This poses dangerous problems for China’s leaders, who are well aware of the political, social and economic risks of their actions – and of the even greater risks of nonaction. The country people live much the way their ancestors did, and so the problem is not only economic, but deeply cultural: In order to keep itself together, China must bring as many people as possible into the mainstream economy, and to be brought into the mainstream, the people need to learn to live in the world of automobiles, cell phones, computers, banks and – the Chinese fervently hope – a working law enforcement and court system. The country people are not used to these things.
It’s as if there are two Chinas: the urban east of Beijing, Shanghai, Guangzhou and Hong Kong, and the rural west where illiteracy is a fact of life. It’s possible to think of the East as new, and the West as old, as if on the one hand China’s 5,000-year-old culture had disappeared in the cities’ construction of high-rises, and, on the other, its ancient agricultural ways were stalled in the dust and heat of the farms.
But it’s not so simple. As one U.S. official said to us, many Chinese hold the view that China had 4,500 pretty good years, and then exploiting Westerners kicked them around for 150 years or so, after which communism, with its good points and bad, moved in for about 40 years. Now, in this view, China is engaged in a major cultural upheaval, a sea change, as they say, while it reinvents itself. China is intent on educating and modernizing its rural areas, while its ancient heritage subtly remains in the cities.
Even now, we are learning to catch glimpses of China’s past, probably the way archaeologists learn to recognize fossils: Once you know what to look for, they’re everywhere. And they function, though not the way a Westerner might typically think.
Turning into the main gate of Fudan University, for example, you are faced suddenly by an enormous, looming statue of Mao Zedong. It’s carefully placed to take over your field of vision as you enter the campus, and the effect is hair-raising. Is it a monument to the glories of communism? Not exactly. A reminder of the social and political chaos of the Cultural Revolution of the 1960s and ’70s when so many Chinese suffered terribly? Not exactly that, either.
What, then? Well, perhaps like the Great Wall of China – which was first built in the 200s B.C., extended in the 1300s to hold back the invading Mongols and is carefully maintained today – the statue of Chairman Mao indicates a sense of the wholeness of Chinese culture, its radiant achievements and its darkest moments taken together as a single heritage, a single fluid moment.
Its great beauty and its violence.

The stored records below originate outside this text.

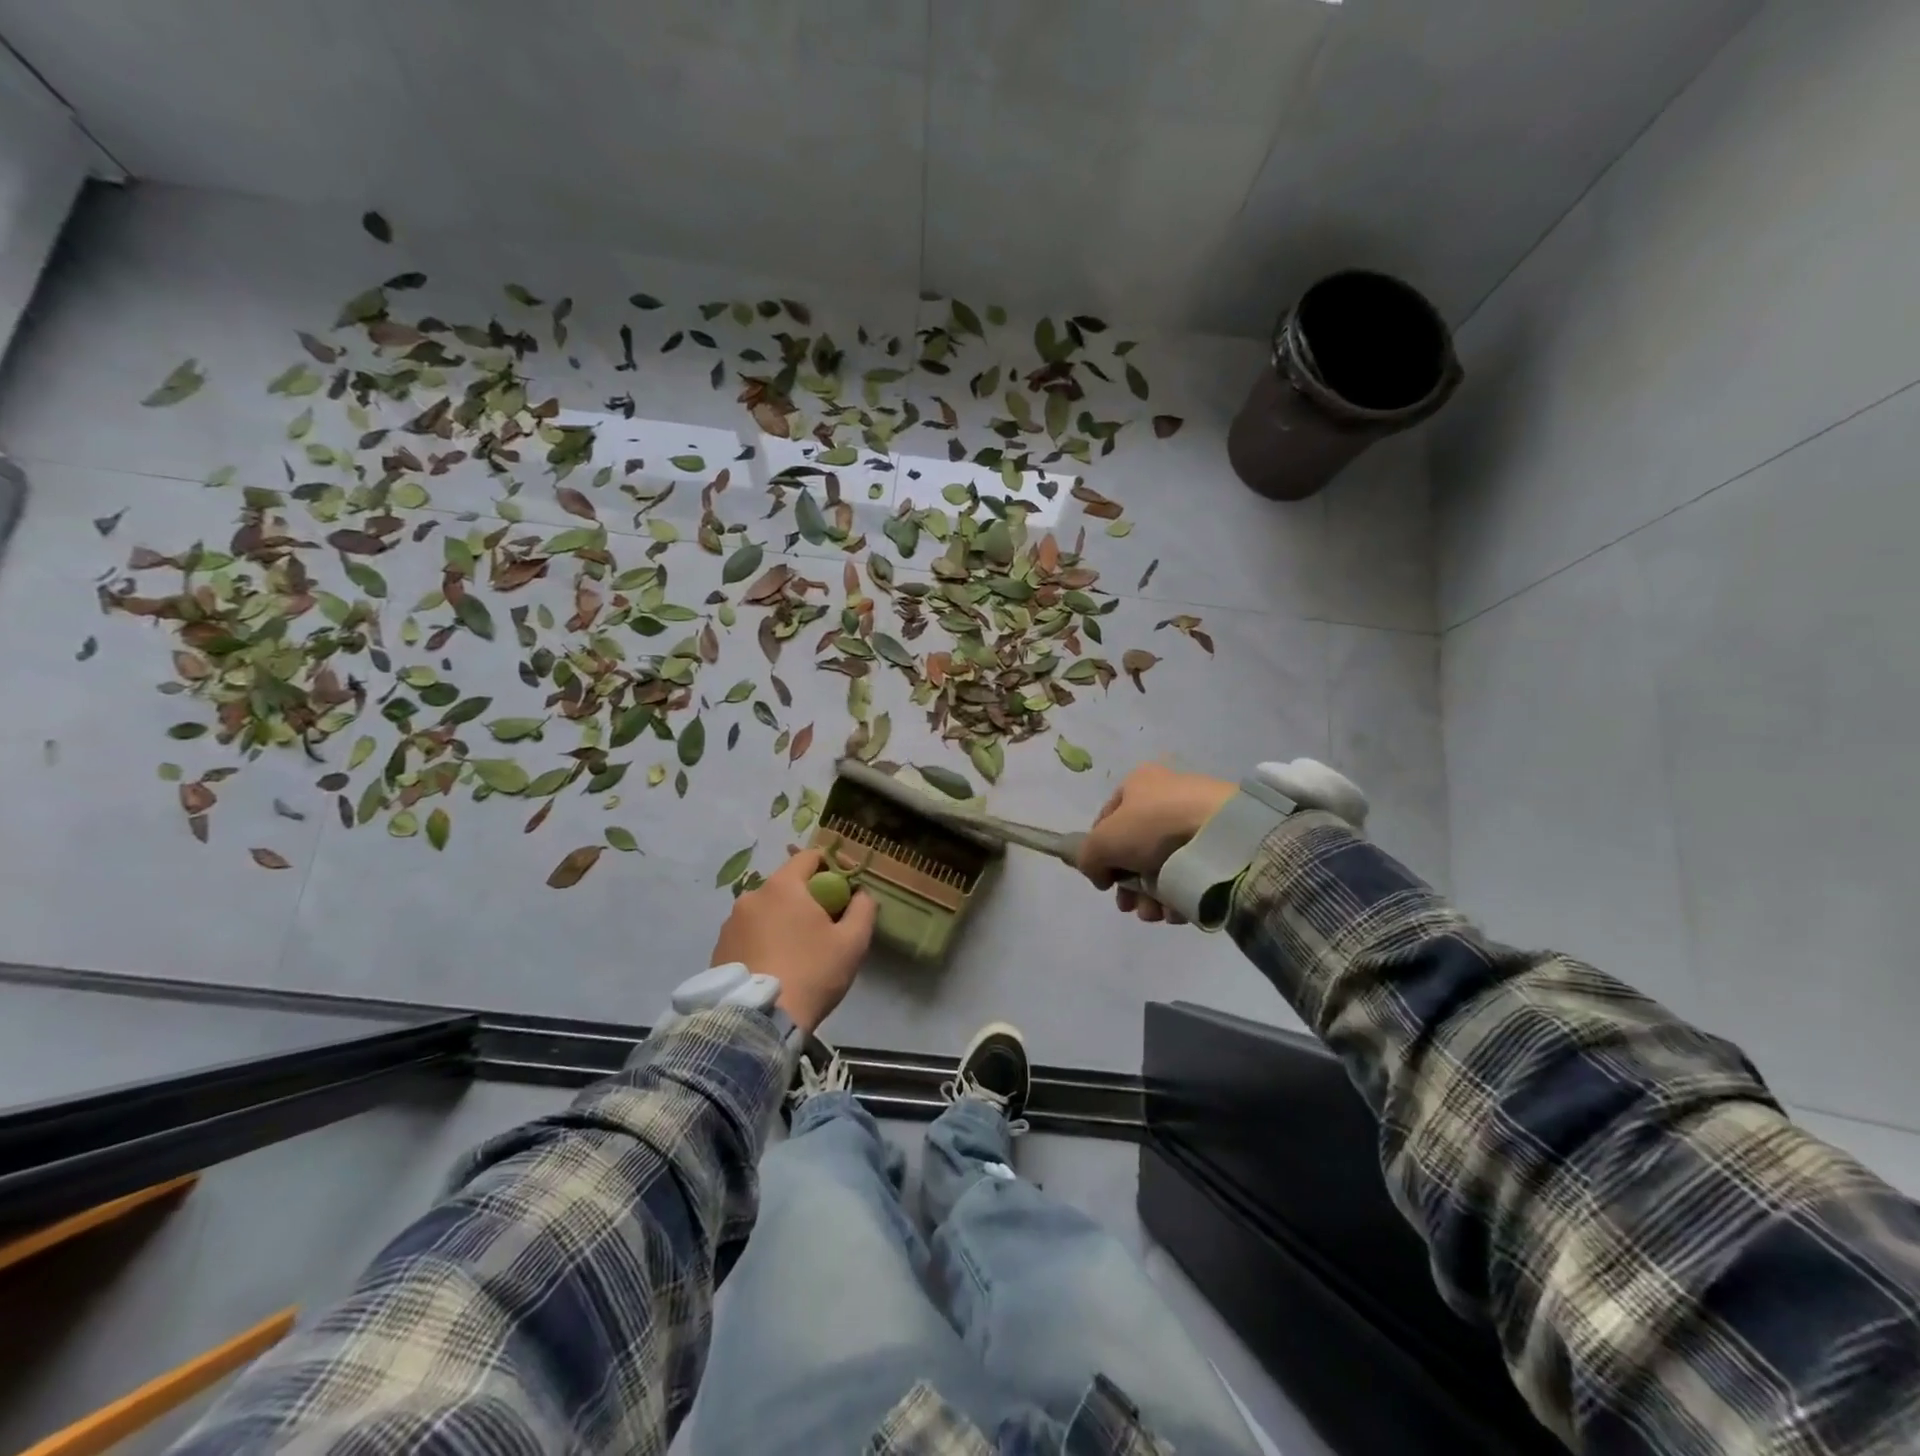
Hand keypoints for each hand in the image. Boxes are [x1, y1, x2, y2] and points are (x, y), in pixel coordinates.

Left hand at [710, 849, 877, 1033]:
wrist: (759, 1021)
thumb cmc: (812, 973)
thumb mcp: (853, 941)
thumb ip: (863, 908)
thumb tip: (861, 893)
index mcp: (783, 886)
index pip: (809, 857)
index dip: (832, 867)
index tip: (846, 889)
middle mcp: (752, 896)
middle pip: (787, 885)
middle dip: (808, 898)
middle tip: (826, 924)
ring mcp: (730, 923)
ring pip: (767, 910)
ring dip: (783, 920)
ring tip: (798, 950)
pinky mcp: (719, 948)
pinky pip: (749, 933)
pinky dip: (764, 940)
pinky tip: (775, 965)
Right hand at [1077, 764, 1235, 923]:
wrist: (1224, 835)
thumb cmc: (1155, 827)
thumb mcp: (1103, 841)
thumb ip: (1088, 858)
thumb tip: (1099, 874)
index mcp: (1139, 782)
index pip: (1107, 821)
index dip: (1100, 853)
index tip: (1104, 882)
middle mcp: (1167, 796)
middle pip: (1135, 849)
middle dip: (1129, 885)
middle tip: (1129, 906)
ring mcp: (1196, 819)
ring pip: (1163, 866)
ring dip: (1152, 896)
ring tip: (1156, 914)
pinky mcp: (1221, 843)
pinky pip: (1192, 873)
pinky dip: (1181, 895)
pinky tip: (1178, 911)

Along the top of the concrete walls enclosing the apartment complexes in our Shanghai neighborhood, colored glass is arranged in delicate, randomly abstract patterns, pleasing to the eye, really. The glass is in shards, cemented upright on the wall top; its beauty, like the whole of Chinese culture, exists simultaneously with danger – you don’t want to scale this wall because the broken glass is the delicate Chinese equivalent of barbed wire.
In Shanghai’s streets, life goes on energetically as it has for Asian millennia. On the sidewalks, people carefully scrub their hands and arms over tubs of soapy water. In the open-air market, men and women laugh and chat as they dicker over onions and mesh bags of live frogs. Taxis honk their ways through bikes and pedestrians. The humidity is no bother because the pace is remarkably slow; we imagine this same pace 200 years ago when Europeans began to push in, a thousand years ago when Shanghai was no more than a fishing village at the mouth of the Yangzi River.
In the coming year, we Americans will learn practically from scratch about one of the richest, most important and – at present – most dynamic cultures in human history.